Horas antes siquiera habría considerado una idea tan descabellada. La mañana despertó hermosa, con motas blancas que adornaban el cielo, mientras el sol pugnaba por imponer su dinastía. Todo encajaba para ella que, poseída por la tempranera taza de café, dio el portazo y salió a la calle.
Luego de meses de ahorro, a costa de sacrificios y privaciones, se convenció de que por fin podría resolver varios de los problemas amontonados en el hogar; montaña que cada vez observaba más desafiante. Trazó una lista de prioridades: las cosas del niño, después la casa, y por último, las urgencias suyas. Así, resuelta, fue a batallar contra el mundo.
En los pequeños comercios de la ciudad, gestionados por emprendedores privados, abundaban las opciones y a simple vista no sería muy difícil hallar lo que buscaba. Era una buena señal. Sin embargo, apenas indagó por las tarifas, sintió que sus propósitos se desmoronaban en otro desierto de incertidumbre. Aquel listado funcionaba como perenne evocación de insolvencia.
-La mochila del niño para la escuela: 3000.00 pesos cubanos (CUP)
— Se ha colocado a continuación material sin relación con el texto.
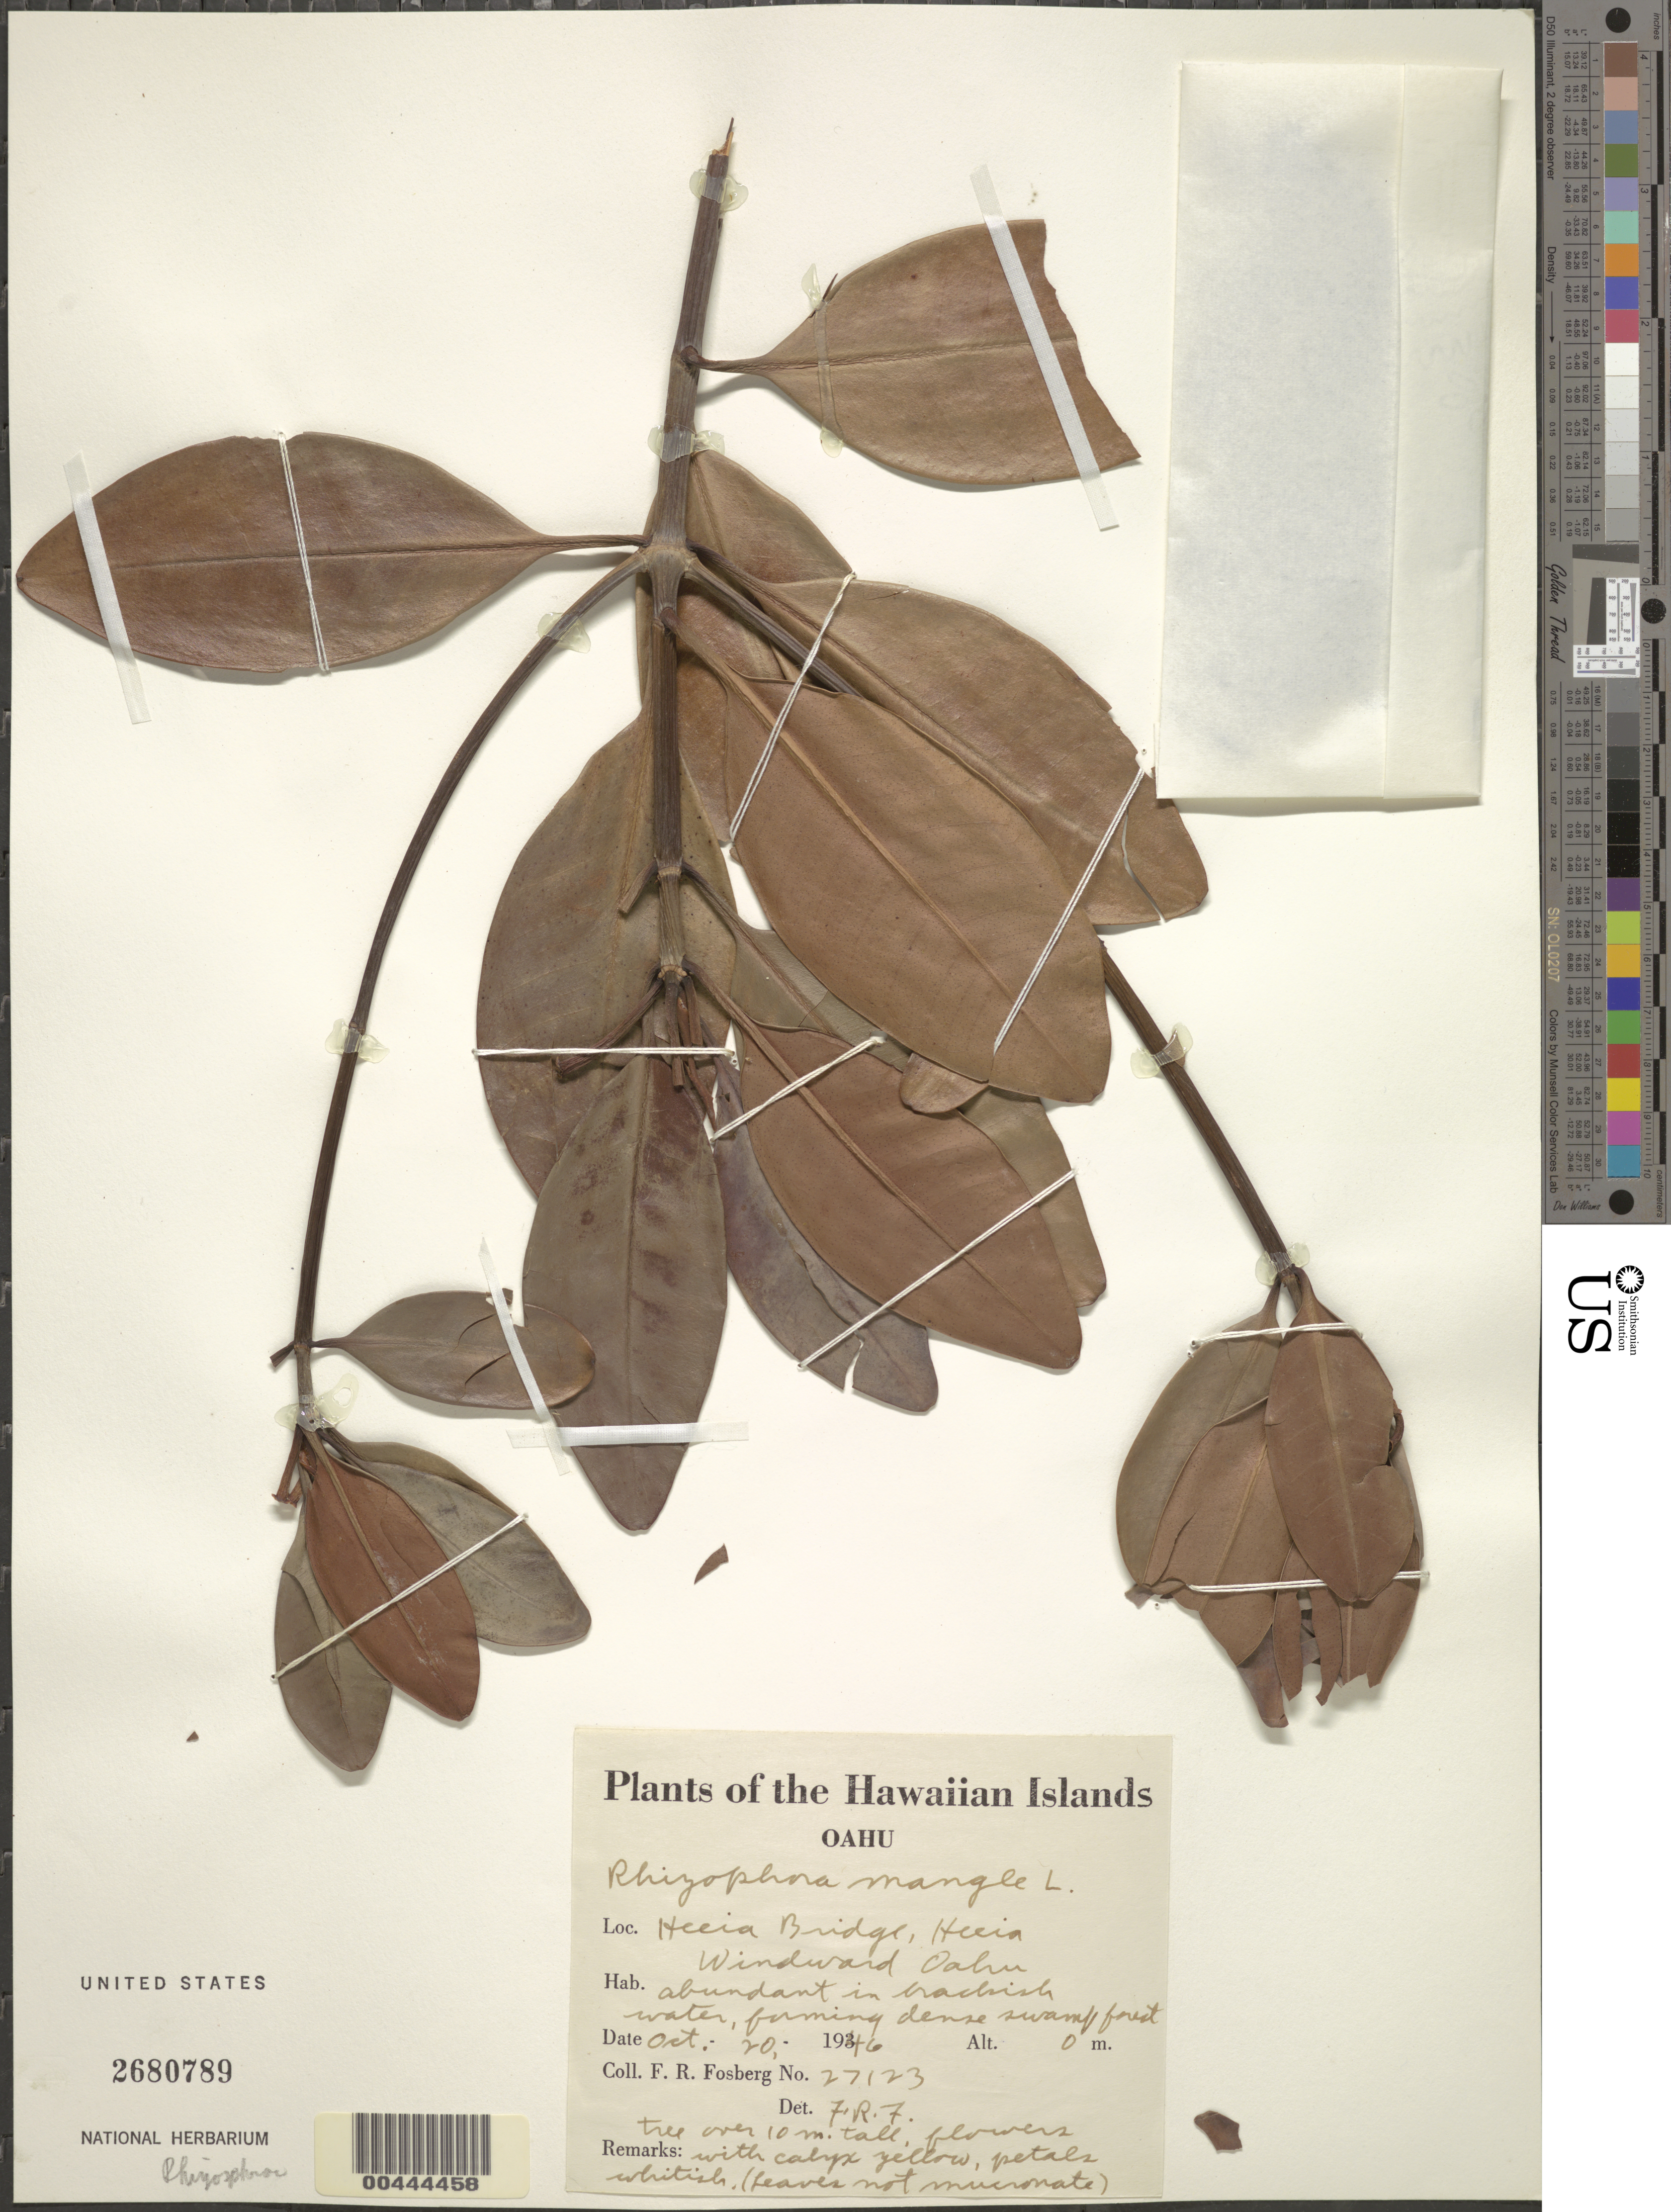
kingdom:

-Los zapatos (los que tiene están al perder la suela): 4000.00
-La resistencia del fogón eléctrico: 2800.00
-El protector de frío (¡Ojo con esto!: con los apagones puede romperse el refrigerador): 2000.00
-Unas chancletas para mí o par de blúmeres (si sobra algo)…
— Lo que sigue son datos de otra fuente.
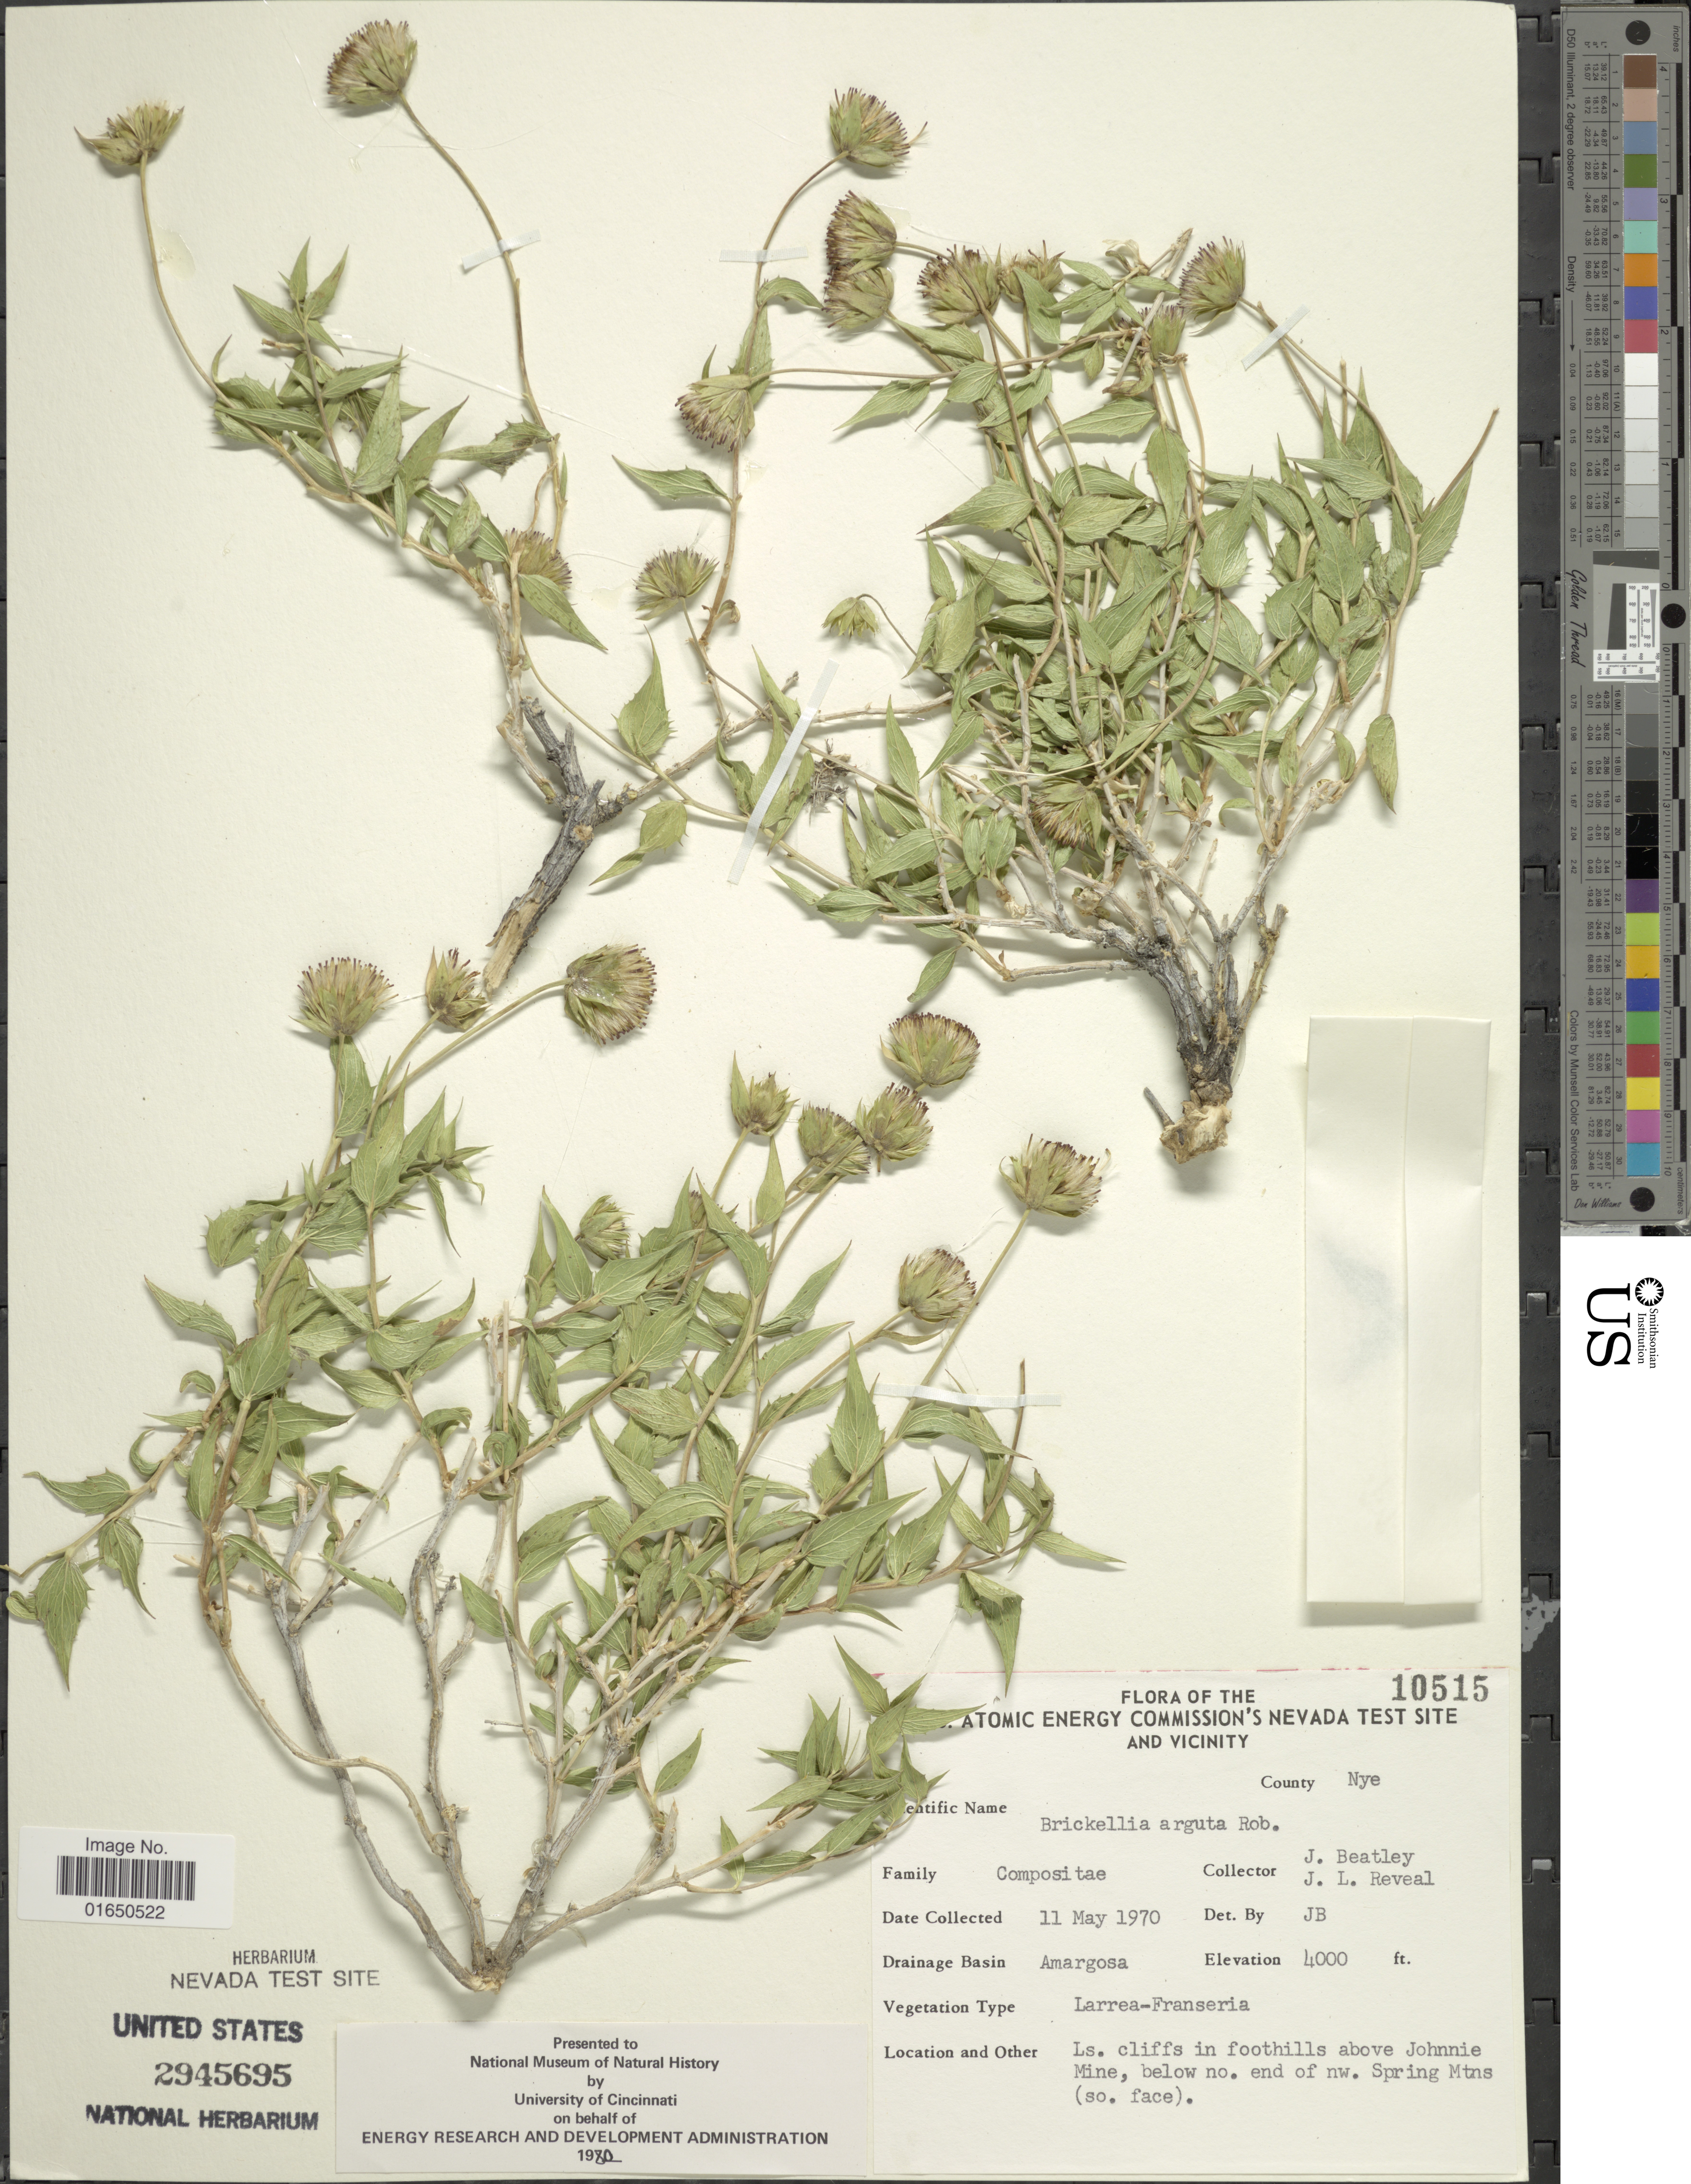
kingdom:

El gansterismo de la oferta y demanda reinaba en cada negocio o puesto de venta, con precios que obligaban a los bolsillos a tomar un elevador al cielo para compensar las penurias. También resultaba la única salida. Las tiendas en las que una vez encontró solución a algunas necesidades quedaron fuera del alcance de su poder adquisitivo. Ella miraba por las vidrieras, como si en lugar de artículos y productos básicos contemplara piezas museables.
Mientras, los pocos establecimientos que aún operaban en CUP languidecían en la soledad de los mostradores, entre pasta de ajo, maní molido; toallas, sábanas y lavavajillas en el mejor de los casos, y muebles que, al menos por su valor (más de 42 mil pesos) —estimó—, bien pudieran incorporar a una colección de artes decorativas o, incluso, subastarlos.
Agobiada por las decepciones se convenció de que el dinero reunido con gran esfuerzo terminaría corriendo la misma suerte de su salario: un paquete de pollo con doce muslos (1500.00), algún picadillo (190.00), un detergente (300.00) —todo en el omnipotente y homicida mercado negro—, y tres pepinos por 75 pesos en una placita estatal arrendada a particulares. No daba para más, y comenzaba a nublarse.
Al día siguiente, volvió a hacer una mañana espléndida, de sol radiante y aroma de café. Ella se levantó animosa, enfocada en su nueva meta. En la puerta de la casa ya colgaba el insólito anuncio: Se permuta a las nubes.